THERE has been much debate about overcrowded homes, especially given the rise in the number of properties being converted into hostels, whether for students or foreign workers.
Those living near such houses would argue that a double-storey terrace house would be unfit for more than eight tenants, at most.
Landlords, on the other hand, would want to maximise returns and many would try to cram in as many tenants as possible, sometimes even more than 10 people to a house.
These “hostels” can be found in many neighbourhoods in the Klang Valley, especially those located near institutes of higher learning, industrial areas and commercial centres.
To put the arguments to rest, StarMetro referred to the Local Government Act 1976 to find out just what the law determines is overcrowding.
Shockingly, the Act, which was written almost four decades ago, states that even having 50 or 60 occupants in a property would not be considered overcrowded.
Section 79 of the Act states that there can only be one adult for every 350 cubic ft of clear internal space and for the purposes of the Act, an adult is defined as any person over the age of 10 years old.

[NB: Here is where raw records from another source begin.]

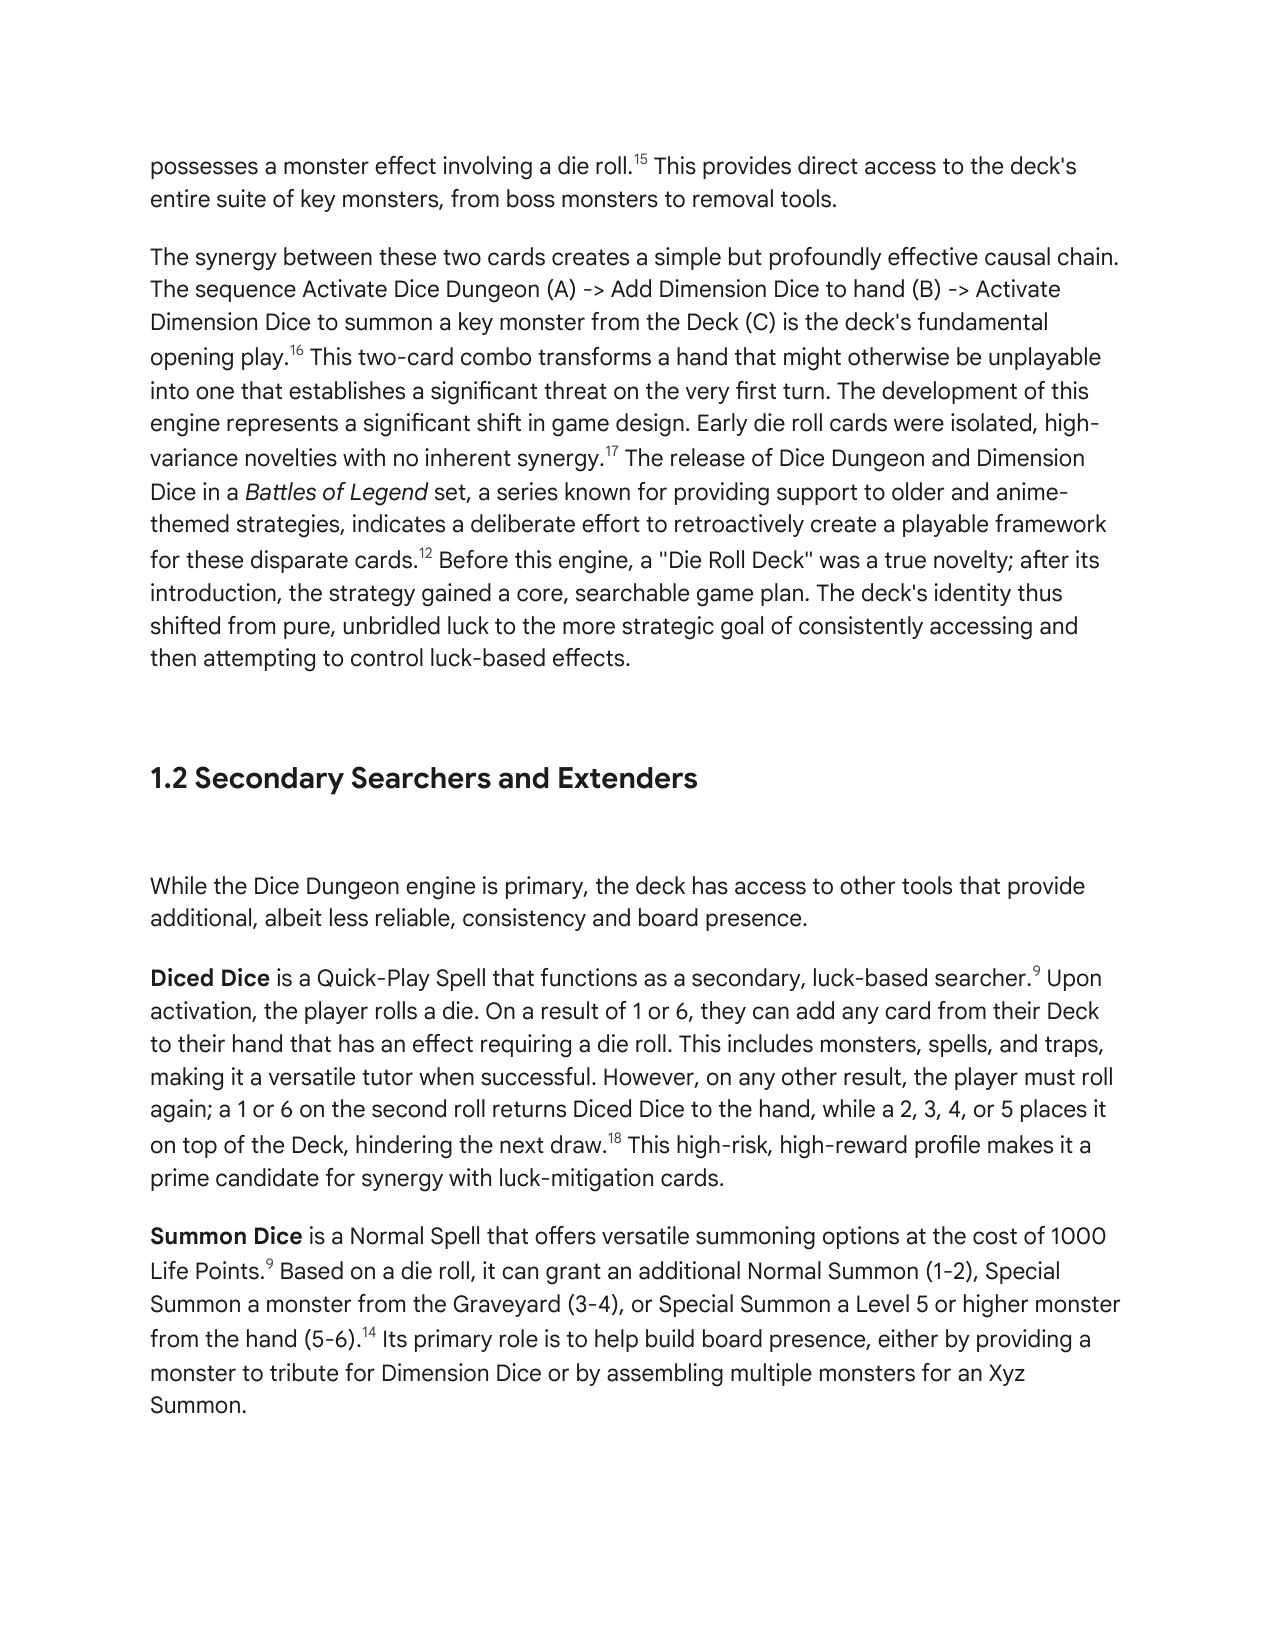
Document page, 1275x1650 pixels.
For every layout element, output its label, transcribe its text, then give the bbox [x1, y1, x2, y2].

text Summon Dice is a Normal Spell that offers versatile summoning options at the cost of 1000 Life Points.9 Based on a die roll, it can grant an additional Normal Summon (1-2), Special Summon a monster from the Graveyard (3-4), or Special Summon a Level 5 or higher monster from the hand (5-6).14 Its primary role is to help build board presence, either by providing a monster to tribute for Dimension Dice or by assembling multiple monsters for an Xyz Summon. [150, 1222, 1125, 1420]
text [150, 150, 1125, 214]
text While the Dice Dungeon engine is primary, the deck has access to other tools that provide additional, albeit less reliable, consistency and board presence. [150, 872, 1125, 933]
text The synergy between these two cards creates a simple but profoundly effective causal chain. The sequence Activate Dice Dungeon (A) -> Add Dimension Dice to hand (B) -> Activate Dimension Dice to summon a key monster from the Deck (C) is the deck's fundamental opening play.16 This two-card combo transforms a hand that might otherwise be unplayable into one that establishes a significant threat on the very first turn. The development of this engine represents a significant shift in game design. Early die roll cards were isolated, high-variance novelties with no inherent synergy.17 The release of Dice Dungeon and Dimension Dice in a Battles of Legend set, a series known for providing support to older and anime-themed strategies, indicates a deliberate effort to retroactively create a playable framework for these disparate cards.12 Before this engine, a "Die Roll Deck" was a true novelty; after its introduction, the strategy gained a core, searchable game plan. The deck's identity thus shifted from pure, unbridled luck to the more strategic goal of consistently accessing and then attempting to control luck-based effects. [150, 243, 1125, 673]
subtitle 1.2 Secondary Searchers and Extenders [150, 760, 1125, 797]
text Diced Dice is a Quick-Play Spell that functions as a secondary, luck-based searcher.9 Upon activation, the player rolls a die. On a result of 1 or 6, they can add any card from their Deck to their hand that has an effect requiring a die roll. This includes monsters, spells, and traps, making it a versatile tutor when successful. However, on any other result, the player must roll again; a 1 or 6 on the second roll returns Diced Dice to the hand, while a 2, 3, 4, or 5 places it on top of the Deck, hindering the next draw.18 This high-risk, high-reward profile makes it a prime candidate for synergy with luck-mitigation cards. [150, 962, 1125, 1193]
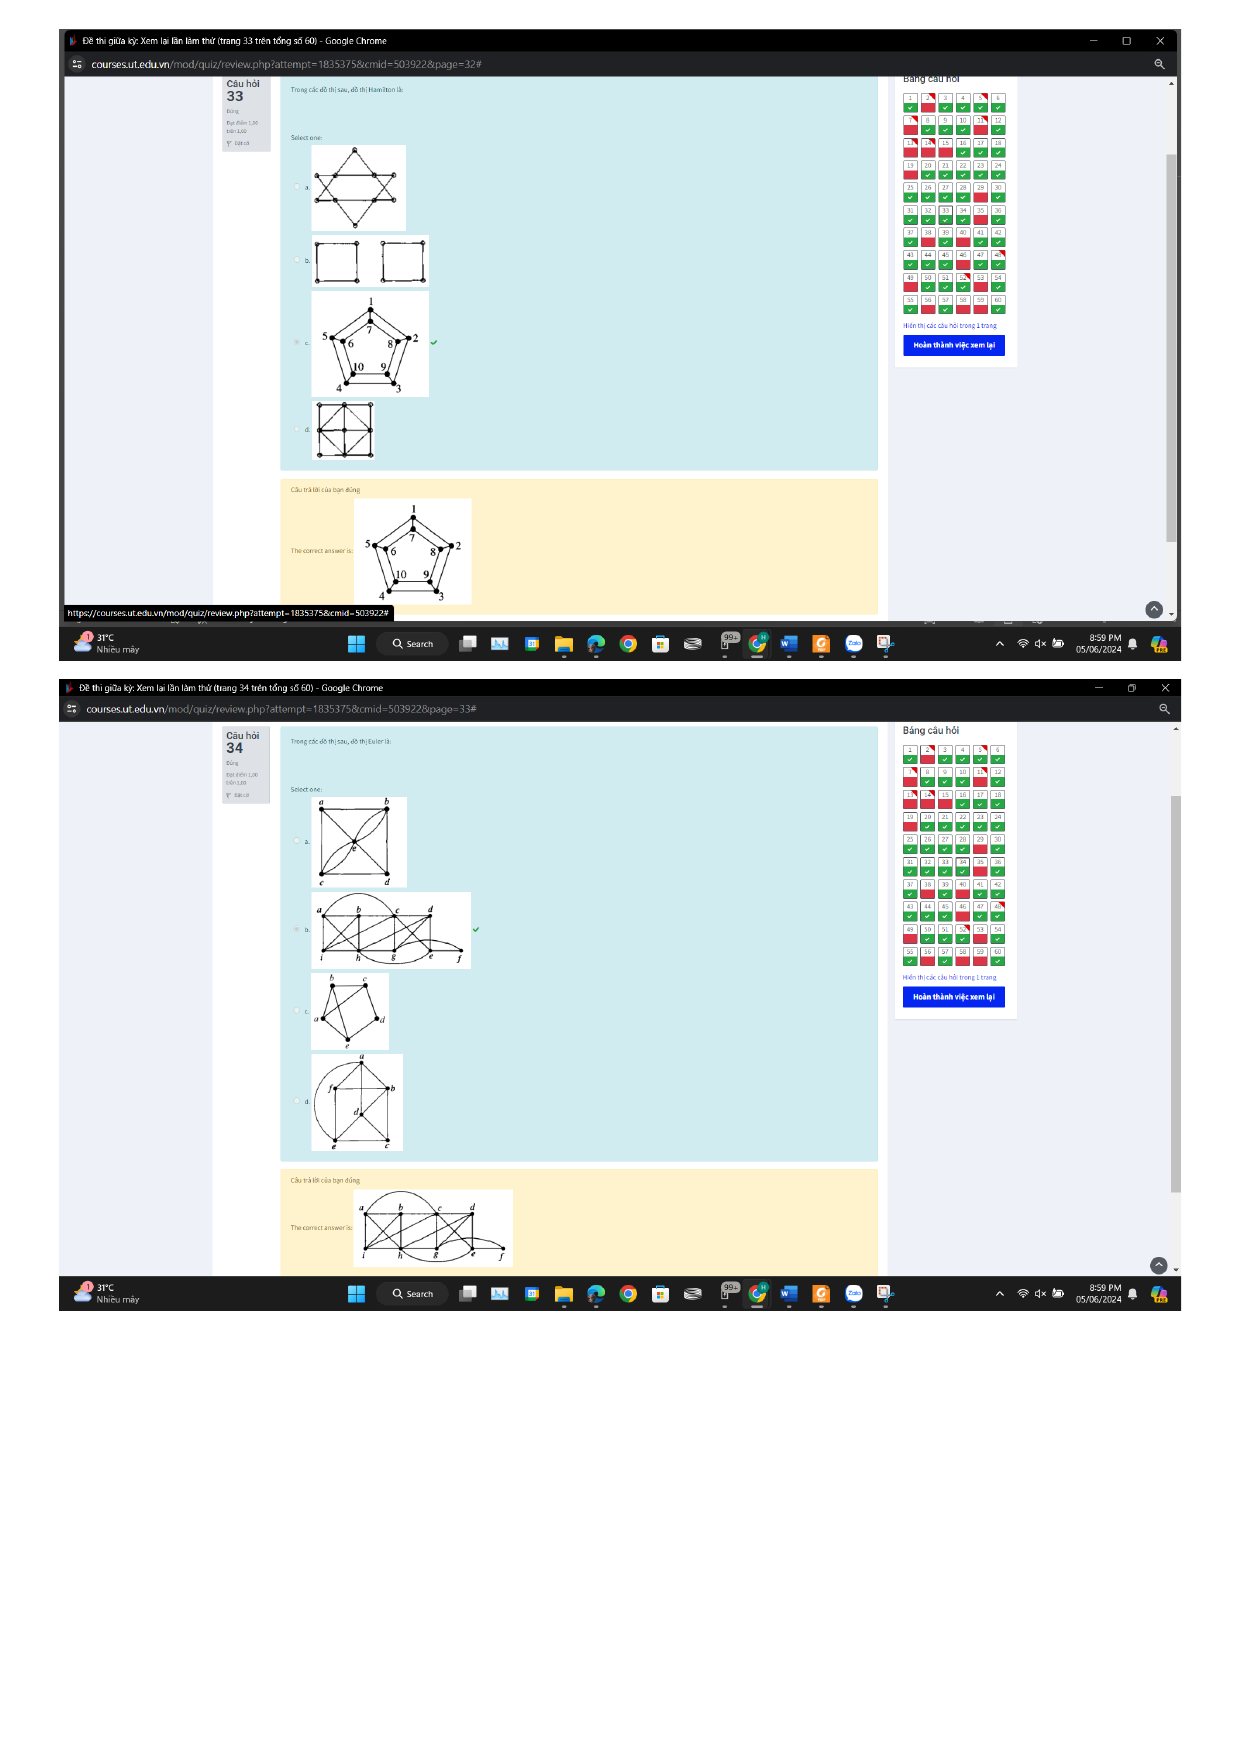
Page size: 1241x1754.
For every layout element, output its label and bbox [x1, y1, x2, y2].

Two children under the age of 10 will count as one adult.
Based on calculations for an average double-storey terrace house, the law allows for about 85 people to live in it.
To get to this figure, we assumed that the average double-storey terrace measured about 1,500 sq ft in floor space.

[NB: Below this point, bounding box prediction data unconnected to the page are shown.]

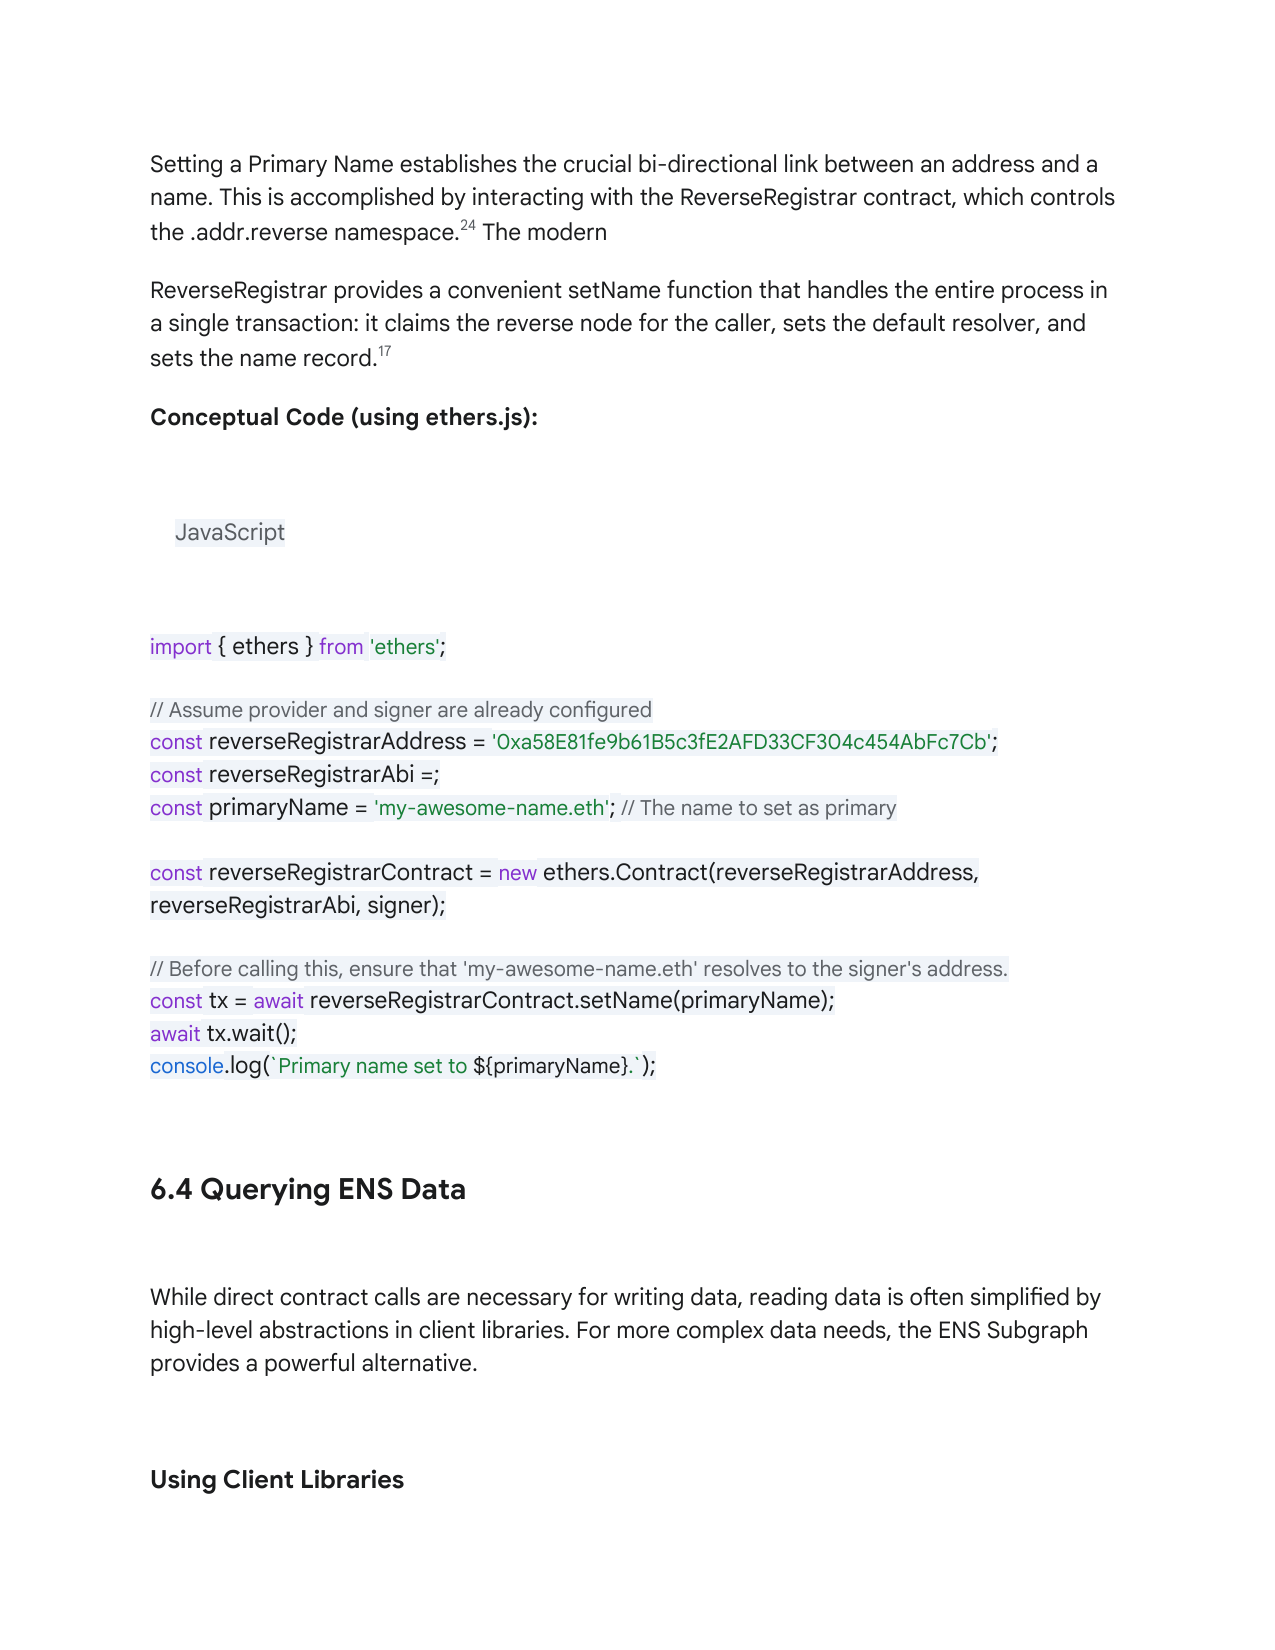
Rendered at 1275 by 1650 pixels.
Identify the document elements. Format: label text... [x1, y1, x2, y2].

text JavaScript [175, 518, 1112, 547]
text Setting a Primary Name establishes the crucial bi-directional link between an address and a name. This is accomplished by interacting with the ReverseRegistrar contract, which controls the .addr.reverse namespace.24 The modern [150, 150, 1125, 247]
text While direct contract calls are necessary for writing data, reading data is often simplified by high-level abstractions in client libraries. For more complex data needs, the ENS Subgraph provides a powerful alternative. [150, 1283, 1125, 1378]
subtitle 6.4 Querying ENS Data [150, 1172, 1125, 1208]
text ReverseRegistrar provides a convenient setName function that handles the entire process in a single transaction: it claims the reverse node for the caller, sets the default resolver, and sets the name record.17 [150, 277, 1125, 374]
subtitle Using Client Libraries [150, 1464, 1125, 1496]
text import { ethers } from 'ethers'; // Assume provider and signer are already configured const reverseRegistrarAddress = '0xa58E81fe9b61B5c3fE2AFD33CF304c454AbFc7Cb'; const reverseRegistrarAbi =; const primaryName = 'my-awesome-name.eth'; // The name to set as primary const reverseRegistrarContract = new ethers.Contract(reverseRegistrarAddress, reverseRegistrarAbi, signer); // Before calling this, ensure that 'my-awesome-name.eth' resolves to the signer's address. const tx = await reverseRegistrarContract.setName(primaryName); await tx.wait(); console.log(`Primary name set to ${primaryName}.`); [150, 632, 1125, 1110]
text Conceptual Code (using ethers.js): [150, 403, 1125, 432]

The floor space was multiplied by 10ft, which is the average height for a floor and then multiplied by two – for the two floors.
The figure amounted to 30,000 cubic ft, and since one adult only needed 350 cubic ft, it would allow the house to fit about 85 people in it.
“There is clearly a loophole in the law but on the national average, a maximum of five to eight people per family per household is acceptable and reasonable,” said Malaysian Institute of Planners president Md Nazri Mohd Noordin.
Even if some space is deducted for kitchen and toilet space, the calculations still come up to about 60 people per house.
Part of the problem is that the Act does not limit the calculations to bedrooms but includes any space within the premises that is clear and free.
“Even if the law says that, is it the right use of the building in terms of safety?
“I believe local governments have the tools to control this if they want to without even having to refer to the Act,” Md Nazri said.
For example, local authorities have different guidelines for the various zoning of houses, including hostels, which has its own guidelines.
He added that getting the Act amended was not an easy thing and the process would be too long and tiring.
Instead, he proposed a few solutions to this.
One solution was for guidelines to be written to strengthen the existing Act.
“Since some councils might not have the budget or manpower to write up the guidelines, the ministry can actually come up with the guidelines and give it to local authorities to implement,” he said.
“That way, not only will the guidelines be uniform, it can also help solve the issue of overcrowding,” Md Nazri said.
Another possible solution he suggested was for the local councils to impose stricter enforcement and have a team focused solely on tackling student and foreign worker hostel issues.
This would include frequent checks at houses which have been converted into hostels to ensure the number of occupants do not exceed the council’s set figure, based on the size of the house.
“However, I think this would take too much effort and manpower, which most local authorities cannot spare.
“Instead, the councils should work with universities,” he said, referring to students’ hostels.
He explained that this can help local councils better regulate the hostels.
For example, Md Nazri said, those who want to turn houses into hostels would first need to apply for a licence from the local authority before registering with the university.
Approved hostels would be listed by the university and students who need accommodation would have to apply for the hostels through the university.
This way, not only will it be safer but the number of students per household can be controlled and monitored as well, he said.
“Depending on the size of the house, the respective local councils can determine a figure for maximum occupants and the landlords will have to adhere to it.
“Since the universities will be in charge of it as well, this will help ensure the number of occupants do not exceed the allowed figure,” he said.
He added that this system was already implemented in foreign countries such as the US and it made it easier for the students as well.
“With control of how many people can reside in one house, this can ensure the safety aspects are looked into as well and also allow for some personal space for each person,” he said.
Similarly, this regulating process can also be applied to factories, where foreign worker hostels will also have to be registered.
Currently, some bigger developers are already looking into allocating space for foreign worker hostels in areas where they are building factories or commercial projects.
“I have worked with a few developers who actually took this into consideration and I think this is great.
“However, we cannot avoid having students and workers omitted from living in residential neighbourhoods because everyone has to co-exist,” he said.
He explained that kicking the tenants out or banning houses from being turned into hostels was not the solution.
Instead, stricter enforcement and regulation was the answer.